YOUR TASK: Locate the word "Rendered" in the entries below, then gather every line that holds it.

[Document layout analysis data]
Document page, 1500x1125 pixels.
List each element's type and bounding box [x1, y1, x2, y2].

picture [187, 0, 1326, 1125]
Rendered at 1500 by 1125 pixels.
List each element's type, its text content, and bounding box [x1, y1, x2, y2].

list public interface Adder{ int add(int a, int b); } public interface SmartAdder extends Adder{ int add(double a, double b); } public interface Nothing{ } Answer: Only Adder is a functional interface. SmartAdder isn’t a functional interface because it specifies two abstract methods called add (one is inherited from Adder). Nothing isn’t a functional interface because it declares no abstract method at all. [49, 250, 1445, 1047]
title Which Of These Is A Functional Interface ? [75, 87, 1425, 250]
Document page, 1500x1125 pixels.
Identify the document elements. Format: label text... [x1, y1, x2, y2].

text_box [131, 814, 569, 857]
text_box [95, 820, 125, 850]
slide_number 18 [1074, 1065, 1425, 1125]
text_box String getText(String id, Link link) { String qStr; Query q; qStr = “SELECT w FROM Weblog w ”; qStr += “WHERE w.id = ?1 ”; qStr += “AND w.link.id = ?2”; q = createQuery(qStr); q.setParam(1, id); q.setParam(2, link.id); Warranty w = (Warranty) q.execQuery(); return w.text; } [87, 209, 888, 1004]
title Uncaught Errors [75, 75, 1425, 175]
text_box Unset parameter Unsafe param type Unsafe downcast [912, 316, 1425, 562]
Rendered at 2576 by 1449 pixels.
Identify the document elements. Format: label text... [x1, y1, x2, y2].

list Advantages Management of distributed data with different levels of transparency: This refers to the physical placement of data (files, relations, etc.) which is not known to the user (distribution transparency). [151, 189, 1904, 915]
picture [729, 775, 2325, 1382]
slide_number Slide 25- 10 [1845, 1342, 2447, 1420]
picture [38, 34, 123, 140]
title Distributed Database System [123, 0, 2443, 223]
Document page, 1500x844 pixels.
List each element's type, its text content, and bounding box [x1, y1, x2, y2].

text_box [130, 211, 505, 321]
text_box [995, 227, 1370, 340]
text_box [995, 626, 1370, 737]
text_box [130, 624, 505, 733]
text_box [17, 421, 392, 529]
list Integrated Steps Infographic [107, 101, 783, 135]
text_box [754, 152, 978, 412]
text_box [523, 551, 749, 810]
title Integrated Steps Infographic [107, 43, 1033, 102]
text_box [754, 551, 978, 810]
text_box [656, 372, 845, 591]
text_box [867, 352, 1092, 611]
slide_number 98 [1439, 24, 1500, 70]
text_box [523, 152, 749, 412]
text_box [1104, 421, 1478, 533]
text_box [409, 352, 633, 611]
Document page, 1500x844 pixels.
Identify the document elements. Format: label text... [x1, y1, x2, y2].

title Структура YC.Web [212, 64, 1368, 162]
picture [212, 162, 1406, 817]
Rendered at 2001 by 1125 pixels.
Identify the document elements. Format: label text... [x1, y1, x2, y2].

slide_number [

ANSWER TO THIS TASK:
Rendered at 1500 by 1125 pixels.
Rendered at 2576 by 1449 pixels.
Rendered at 2001 by 1125 pixels.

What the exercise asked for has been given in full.